Write the records below out again exactly as given, with no images.

Start of Exercise material

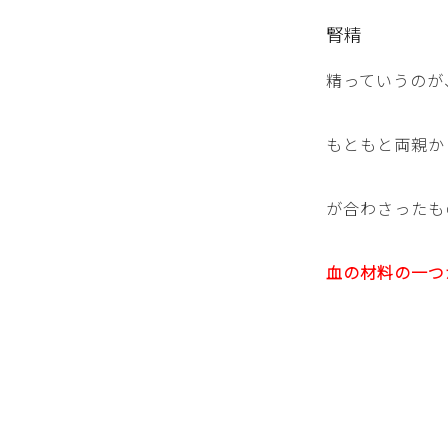
腎精
精っていうのが
もともと両親か
が合わさったも
血の材料の一つ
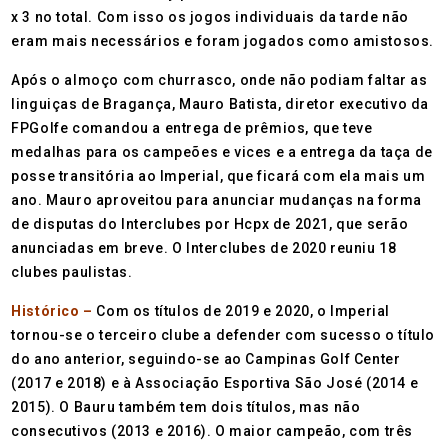
x 3 no total. Com isso os jogos individuais da tarde não
eram mais necessários e foram jogados como amistosos.
Após o almoço com churrasco, onde não podiam faltar as
linguiças de Bragança, Mauro Batista, diretor executivo da
FPGolfe comandou a entrega de prêmios, que teve
medalhas para os campeões e vices e a entrega da taça de
posse transitória ao Imperial, que ficará com ela mais um
ano. Mauro aproveitou para anunciar mudanças na forma
de disputas do Interclubes por Hcpx de 2021, que serão
anunciadas em breve. O Interclubes de 2020 reuniu 18
clubes paulistas.
Histórico –
Com os títulos de 2019 e 2020, o Imperial
tornou-se o terceiro clube a defender com sucesso o título
do ano anterior, seguindo-se ao Campinas Golf Center
(2017 e 2018) e à Associação Esportiva São José (2014 e
2015). O Bauru também tem dois títulos, mas não
consecutivos (2013 e 2016). O maior campeão, com três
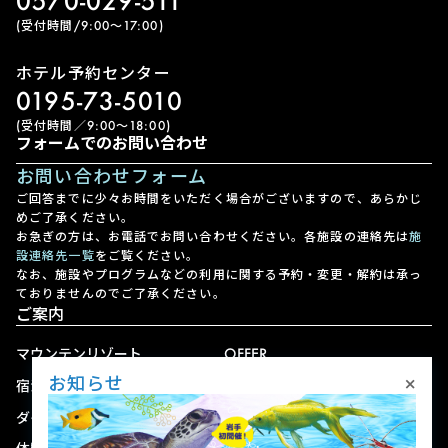
0570-029-511
(受付時間/9:00〜17:00)
ホテル予約センター
0195-73-5010
(受付時間／9:00〜18:00)
フォームでのお問い合わせ
お問い合わせフォーム
ご回答までに少々お時間をいただく場合がございますので、あらかじ
めご了承ください。
お急ぎの方は、お電話でお問い合わせください。各施設の連絡先は
施
設連絡先一覧
をご覧ください。
なお、施設やプログラムなどの利用に関する予約・変更・解約は承っ
ておりませんのでご了承ください。
ご案内
マウンテンリゾート
OFFER
×
お知らせ
宿泊
アクセス
ダイニング
宅配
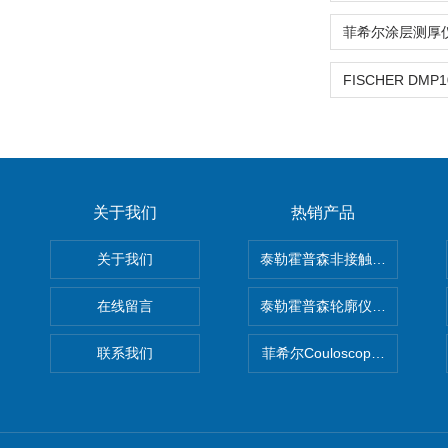
关于我们
热销产品
关于我们
泰勒霍普森非接触式轮廓仪LUPHO
在线留言
泰勒霍普森轮廓仪|TAYLOR H
联系我们
菲希尔Couloscope CMS2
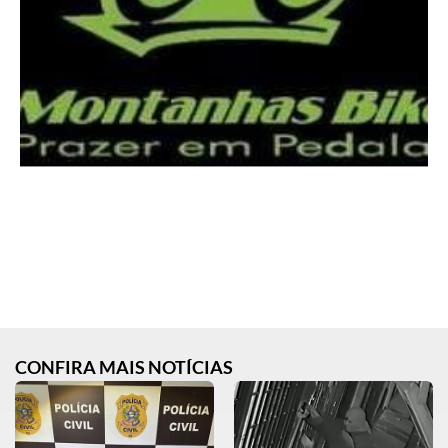
CONFIRA MAIS NOTÍCIAS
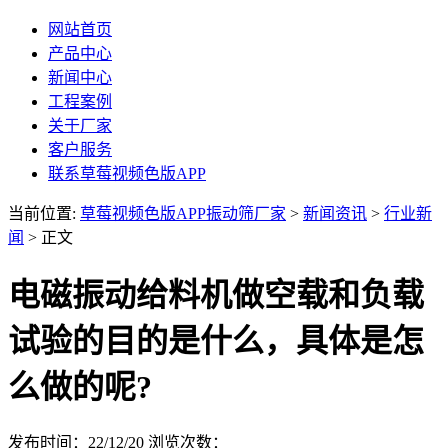
网站首页
产品中心
新闻中心
工程案例
关于厂家
客户服务
联系草莓视频色版APP
当前位置:
草莓视频色版APP振动筛厂家
>
新闻资讯
>
行业新
闻
> 正文
电磁振动给料机做空载和负载
试验的目的是什么，具体是怎
么做的呢?
发布时间：22/12/20
浏览次数：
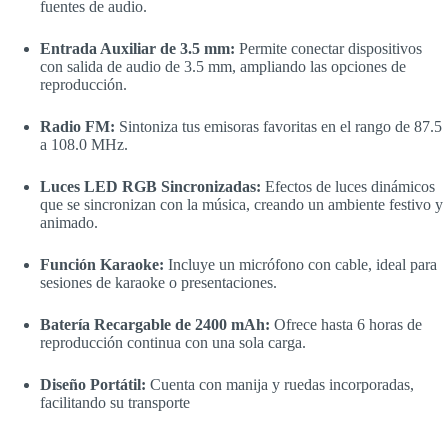
fuentes de audio.
Entrada Auxiliar de 3.5 mm:
Permite conectar dispositivos
con salida de audio de 3.5 mm, ampliando las opciones de
reproducción.
Radio FM:
Sintoniza tus emisoras favoritas en el rango de 87.5
a 108.0 MHz.
Luces LED RGB Sincronizadas:
Efectos de luces dinámicos
que se sincronizan con la música, creando un ambiente festivo y
animado.
Función Karaoke:
Incluye un micrófono con cable, ideal para
sesiones de karaoke o presentaciones.
Batería Recargable de 2400 mAh:
Ofrece hasta 6 horas de
reproducción continua con una sola carga.
Diseño Portátil:
Cuenta con manija y ruedas incorporadas,
facilitando su transporte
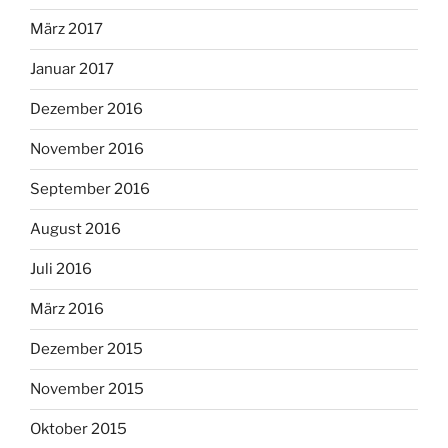
März 2017
Januar 2017
Dezember 2016
November 2016
September 2016
August 2016
Juli 2016
März 2016
Dezember 2015
November 2015
Oktober 2015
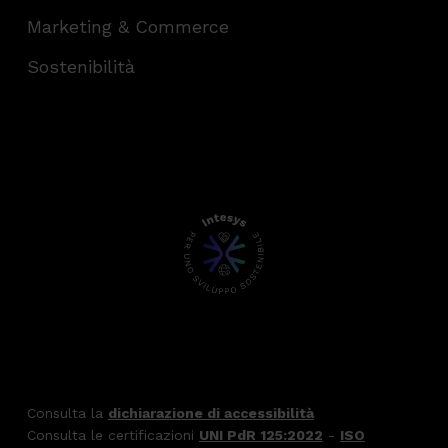
Marketing & Commerce
Sostenibilità
Consulta la
dichiarazione di accessibilità
Consulta le certificazioni
UNI PdR 125:2022
-
ISO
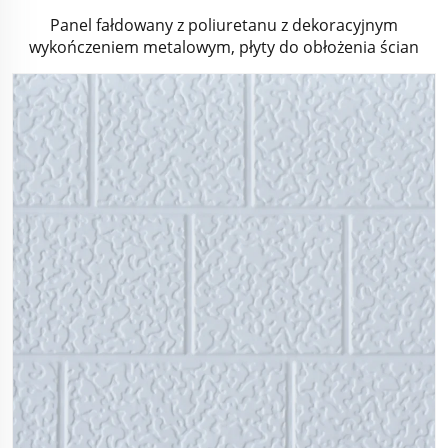
Panel fałdowany z poliuretanu z dekoracyjnym
wykończeniem metalowym, płyty do obłożenia ścian
zewnętrznych, izolowane i dekoracyjne panele piankowe
PU do domków jednorodzinnych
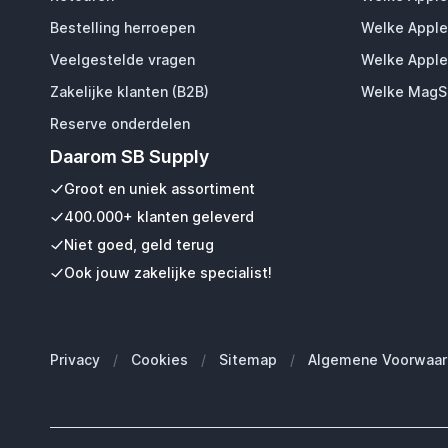
Bestelling herroepen
Welke Apple
Veelgestelde vragen
Welke Apple
Zakelijke klanten (B2B)
Welke MagSa
Reserve onderdelen
Daarom SB Supply
Groot en uniek assortiment
400.000+ klanten geleverd
Niet goed, geld terug
Ook jouw zakelijke specialist!
Privacy
/
Cookies
/
Sitemap
/
Algemene Voorwaar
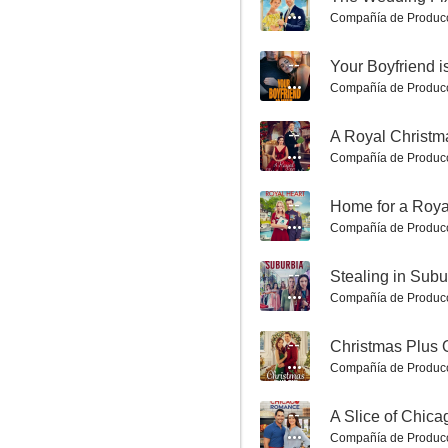
Compañía de Produc
--
Your Boyfriend i
Compañía de Produc
Tempestad ártica
5.3
--
A Royal Christm
Compañía de Produc
--
Home for a Roya
Compañía de Produc
--
Stealing in Subu
Compañía de Produc
Madres desesperadas
--
Christmas Plus
5.0
Compañía de Produc
--
A Slice of Chic
Compañía de Produc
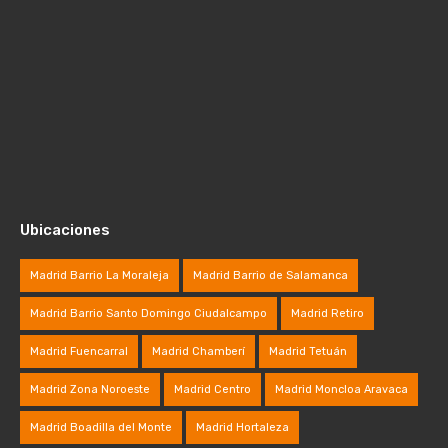
Ubicaciones
Madrid Barrio La Moraleja
Madrid Barrio de Salamanca
Madrid Barrio Santo Domingo Ciudalcampo
Madrid Retiro
Madrid Fuencarral
Madrid Chamberí
Madrid Tetuán
Madrid Zona Noroeste
Madrid Centro
Madrid Moncloa Aravaca
Madrid Boadilla del Monte
Madrid Hortaleza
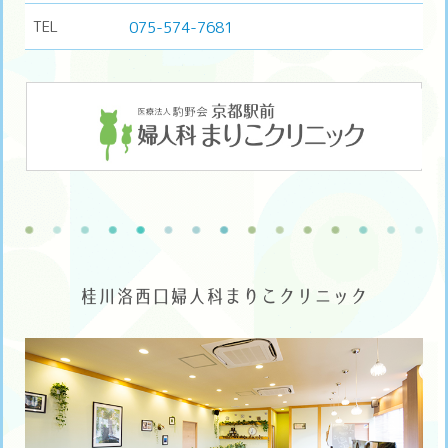
TEL
075-574-7681
桂川洛西口婦人科まりこクリニック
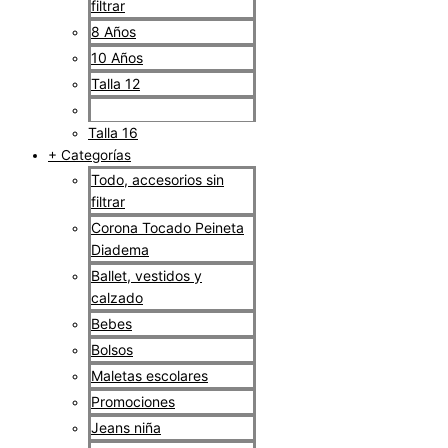
filtrar
8 Años
10 Años
Talla 12
Talla 14
Talla 16
+ Categorías
Todo, accesorios sin
filtrar
Corona Tocado Peineta
Diadema
Ballet, vestidos y
calzado
Bebes
Bolsos
Maletas escolares
Promociones
Jeans niña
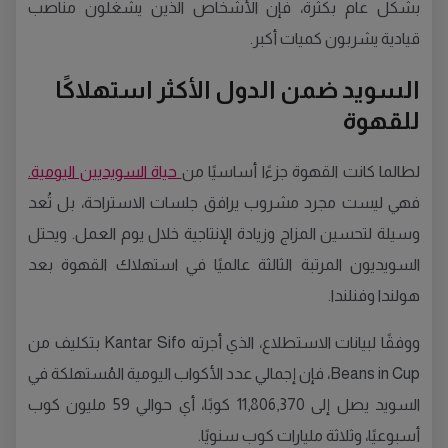
بشكل عام بكثرة، فإن الأشخاص الذين يشغلون مناصب
قيادية يشربون كميات أكبر.
السويد ضمن الدول الأكثر استهلاكًا
للقهوة
لطالما كانت القهوة جزءًا أساسيًا من
حياة السويديين اليومية.
فهي ليست مجرد مشروب يرافق جلسات الاستراحة، بل تُعد
وسيلة لتحسين المزاج وزيادة الإنتاجية خلال يوم العمل. ويحتل
السويديون المرتبة الثالثة عالميًا في استهلاك القهوة بعد
هولندا وفنلندا.
ووفقًا لبيانات الاستطلاع، الذي أجرته Kantar Sifo بتكليف من
Beans in Cup، فإن إجمالي عدد الأكواب اليومية المُستهلكة في
السويد يصل إلى 11,806,370 كوبًا، أي حوالي 59 مليون كوب
أسبوعيًا، وثلاثة مليارات كوب سنويًا.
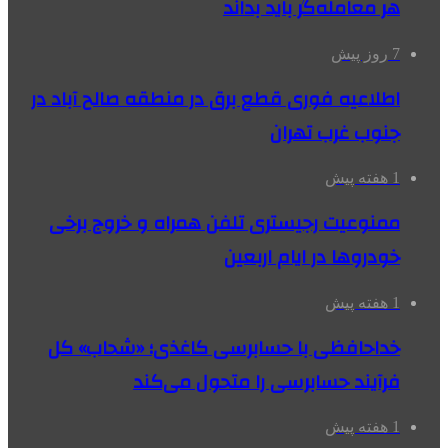
هر معامله‌گر باید بداند
7 روز پیش
اطلاعیه فوری قطع برق در منطقه صالح آباد در
جنوب غرب تهران
1 هفته پیش
ممنوعیت رجیستری تلفن همراه و خروج برخی
خودروها در ایام اربعین
1 هفته پیش
خداحافظی با حسابرسی کاغذی؛ «شحاب» کل
فرآیند حسابرسی را متحول می‌کند
1 هفته پیش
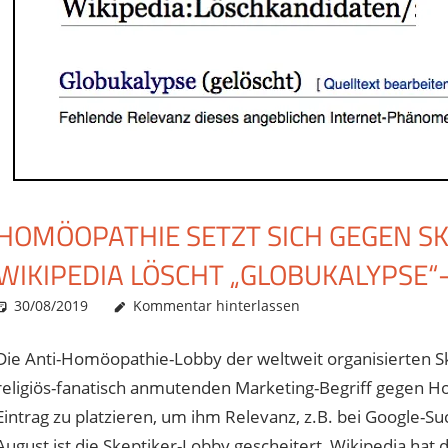
HOMÖOPATHIE SETZT SICH GEGEN SK
WIKIPEDIA LÖSCHT „GLOBUKALYPSE
30/08/2019
Christian J. Becker
Allgemein
Kommentar hinterlassen
Die Anti-Homöopathie-Lobby der weltweit organisierten Sk
religiös-fanatisch anmutenden Marketing-Begriff gegen Ho
Eintrag zu platzieren, um ihm Relevanz, z.B. bei Google-Su
August ist die Skeptiker-Lobby gescheitert, Wikipedia hat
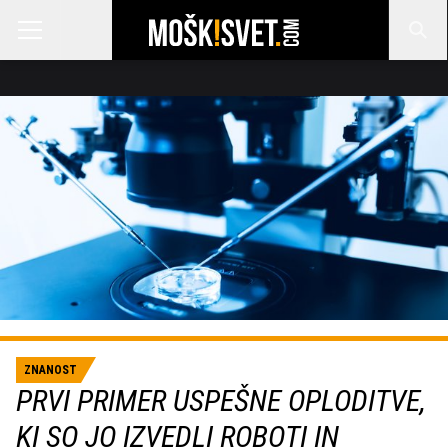
ZNANOST
PRVI PRIMER USPEŠNE OPLODITVE,
KI SO JO IZVEDLI ROBOTI IN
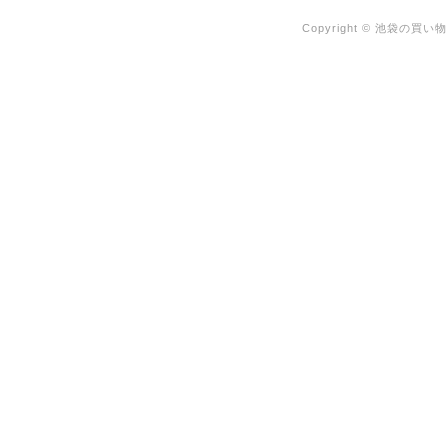
Copyright © 池袋の買い物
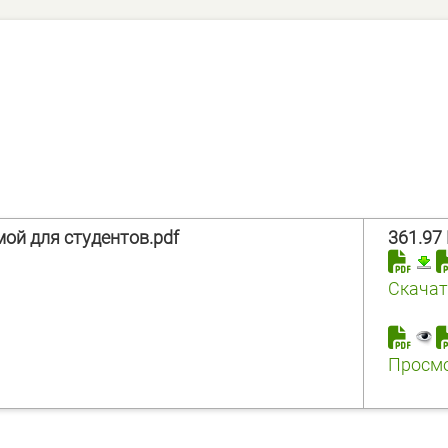
ой для студентов.pdf
361.97
Скачат
Просм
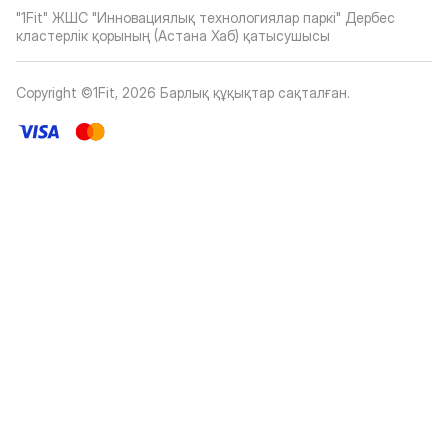
"1Fit" ЖШС "Инновациялық технологиялар паркі" Дербес
кластерлік қорының (Астана Хаб) қатысушысы
Copyright ©1Fit,
2026
Барлық құқықтар сақталған
.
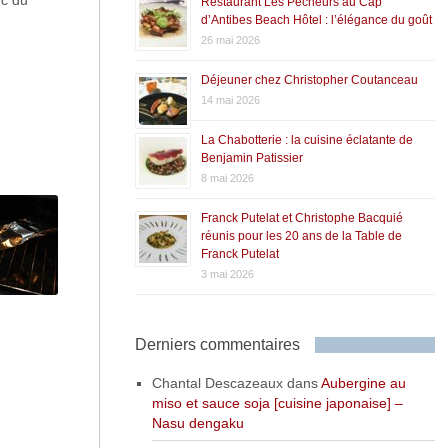
ec du
Restaurant Les Pêcheurs au Cap
d’Antibes Beach Hôtel : l’élégance du goût
26 mai 2026
Déjeuner chez Christopher Coutanceau
14 mai 2026
La Chabotterie : la cuisine éclatante de
Benjamin Patissier
8 mai 2026
Franck Putelat et Christophe Bacquié
réunis pour les 20 ans de la Table de
Franck Putelat
3 mai 2026
Derniers commentaires
Chantal Descazeaux
dans
Aubergine au
miso et sauce soja [cuisine japonaise] –
Nasu dengaku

End of Exercise material

Exercise answer —
腎精
精っていうのが
もともと両親か
が合わさったも
血の材料の一つ
x 3 no total. Com isso os jogos individuais da tarde não
eram mais necessários e foram jogados como amistosos.
Após o almoço com churrasco, onde não podiam faltar as
linguiças de Bragança, Mauro Batista, diretor executivo da
FPGolfe comandou a entrega de prêmios, que teve
medalhas para os campeões e vices e a entrega da taça de
posse transitória ao Imperial, que ficará com ela mais um
ano. Mauro aproveitou para anunciar mudanças na forma
de disputas do Interclubes por Hcpx de 2021, que serão
anunciadas em breve. O Interclubes de 2020 reuniu 18
clubes paulistas.
Histórico –
Com os títulos de 2019 e 2020, o Imperial
tornou-se o terceiro clube a defender com sucesso o título
do ano anterior, seguindo-se ao Campinas Golf Center
(2017 e 2018) e à Associação Esportiva São José (2014 e
2015). O Bauru também tem dois títulos, mas não
consecutivos (2013 e 2016). O maior campeão, com três
0570-029-511
(受付時間/9:00〜17:00)
ホテル予約センター
0195-73-5010
(受付時間／9:00〜18:00)
フォームでのお問い合わせ
お問い合わせフォーム
ご回答までに少々お時間をいただく場合がございますので、あらかじ
めご了承ください。
お急ぎの方は、お電話でお問い合わせください。各施設の連絡先は
施
設連絡先一覧
をご覧ください。
なお、施設やプログラムなどの利用に関する予約・変更・解約は承っ
ておりませんのでご了承ください。
ご案内
マウンテンリゾート
OFFER
×
お知らせ
宿泊
アクセス
ダイニング
宅配
关于我们
热销产品
关于我们
泰勒霍普森非接触式轮廓仪LUPHO
在线留言
泰勒霍普森轮廓仪|TAYLOR H
联系我们
菲希尔Couloscope CMS2
CONFIRA MAIS NOTÍCIAS
网站首页
产品中心
新闻中心
工程案例
关于厂家
客户服务
联系草莓视频色版APP
当前位置:
草莓视频色版APP振动筛厂家
>
新闻资讯
>
行业新
闻
> 正文
电磁振动给料机做空载和负载
试验的目的是什么，具体是怎
么做的呢?
发布时间：22/12/20
浏览次数：
fuentes de audio.
Entrada Auxiliar de 3.5 mm:
Permite conectar dispositivos
con salida de audio de 3.5 mm, ampliando las opciones de
reproducción.
Radio FM:
Sintoniza tus emisoras favoritas en el rango de 87.5
a 108.0 MHz.
Luces LED RGB Sincronizadas:
Efectos de luces dinámicos
que se sincronizan con la música, creando un ambiente festivo y
animado.
Función Karaoke:
Incluye un micrófono con cable, ideal para
sesiones de karaoke o presentaciones.
Batería Recargable de 2400 mAh:
Ofrece hasta 6 horas de
reproducción continua con una sola carga.
Diseño Portátil:
Cuenta con manija y ruedas incorporadas,
facilitando su transporte
März 2017
Januar 2017
Dezember 2016
November 2016
September 2016
August 2016
Juli 2016
März 2016
Dezember 2015
November 2015
Oktober 2015
Marketing & Commerce
Sostenibilità
Consulta la
dichiarazione di accessibilità
Consulta le certificazioni
UNI PdR 125:2022
-
ISO
Panel fałdowany z poliuretanu z dekoracyjnym
wykończeniem metalowym, płyty do obłożenia ścian
zewnętrznych, izolowane i dekoracyjne panele piankowe
PU do domków jednorodzinnych
Bestelling herroepen
Welke Apple
Veelgestelde vragen
Welke Apple
Zakelijke klanten (B2B)
Welke MagSa
Reserve onderdelen
Daarom SB Supply
Groot en uniek assortiment
400.000+ klanten geleverd
Niet goed, geld terug
Ook jouw zakelijke specialist!
Privacy
/
Cookies
/
Sitemap
/
Algemene Voorwaar
Compañía de Produc
--
Your Boyfriend i
Compañía de Produc
Tempestad ártica
5.3
--
A Royal Christm
Compañía de Produc
--
Home for a Roya
Compañía de Produc
--
Stealing in Subu
Compañía de Produc
Madres desesperadas
--
Christmas Plus
5.0
Compañía de Produc
--
A Slice of Chic
Compañía de Produc
Ubicaciones
Madrid Barrio La Moraleja
Madrid Barrio de Salamanca
Madrid Barrio Santo Domingo Ciudalcampo
Madrid Retiro
Madrid Fuencarral
Madrid Chamberí
Madrid Tetuán
Madrid Zona Noroeste
Madrid Centro
Madrid Moncloa Aravaca
Madrid Boadilla del Monte
Madrid Hortaleza
TEL
075-574-7681
桂川洛西口婦人科まりこクリニック
filtrar
8 Años
10 Años
Talla 12
Talla 14
Talla 16
+ Categorías
Todo, accesorios sin
filtrar
Corona Tocado Peineta
Diadema
Ballet, vestidos y
calzado
Bebes
Bolsos
Maletas escolares
Promociones
Jeans niña
بشكل عام بكثرة، فإن الأشخاص الذين يشغلون مناصب
قيادية يشربون كميات أكبر.
السويد ضمن الدول الأكثر استهلاكًا
للقهوة
لطالما كانت القهوة جزءًا أساسيًا من
حياة السويديين اليومية.
فهي ليست مجرد مشروب يرافق جلسات الاستراحة، بل تُعد
وسيلة لتحسين المزاج وزيادة الإنتاجية خلال يوم العمل. ويحتل
السويديون المرتبة الثالثة عالميًا في استهلاك القهوة بعد
هولندا وفنلندا.
ووفقًا لبيانات الاستطلاع، الذي أجرته Kantar Sifo بتكليف من
Beans in Cup، فإن إجمالي عدد الأكواب اليومية المُستهلكة في
السويد يصل إلى 11,806,370 كوبًا، أي حوالي 59 مليون كوب
أسبوعيًا، وثلاثة مليارات كوب سنويًا.
هر معامله‌گر باید بداند
7 روز پیش
اطلاعیه فوری قطع برق در منطقه صالح آباد در
جنوب غرب تهران
1 هفته پیش
ممنوعیت رجیستری تلفن همراه و خروج برخی
خودروها در ایام اربعین
1 هفته پیش
خداحافظی با حسابرسی کاغذی؛ «شحاب» کل
فرآیند حسابرسی را متحول می‌کند
1 هفته پیش
HOMÖOPATHIE SETZT SICH GEGEN SK
WIKIPEDIA LÖSCHT „GLOBUKALYPSE
30/08/2019
Christian J. Becker
Allgemein
Kommentar hinterlassen
Die Anti-Homöopathie-Lobby der weltweit organisierten Sk
religiös-fanatisch anmutenden Marketing-Begriff gegen Ho
Eintrag zu platzieren, um ihm Relevanz, z.B. bei Google-Su
August ist die Skeptiker-Lobby gescheitert, Wikipedia hat
ZNANOST
PRVI PRIMER USPEŠNE OPLODITVE,
KI SO JO IZVEDLI ROBOTI IN
Copyright © 池袋の買い物
ой для студентов.pdf
361.97
Скачат
Просм
"1Fit" ЖШС "Инновациялық технологиялар паркі" Дербес
кластерлік қорының (Астана Хаб) қатысушысы
Copyright ©1Fit,
2026
Барлық құқықтар сақталған
.
ec du
Restaurant Les Pêcheurs au Cap
d’Antibes Beach Hôtel : l’élégance du goût
26 mai 2026
Déjeuner chez Christopher Coutanceau
14 mai 2026
La Chabotterie : la cuisine éclatante de
Benjamin Patissier
8 mai 2026
Franck Putelat et Christophe Bacquié
réunis pour les 20 ans de la Table de
Franck Putelat
3 mai 2026
Derniers commentaires
Chantal Descazeaux
dans
Aubergine au
miso et sauce soja [cuisine japonaise] –
Nasu dengaku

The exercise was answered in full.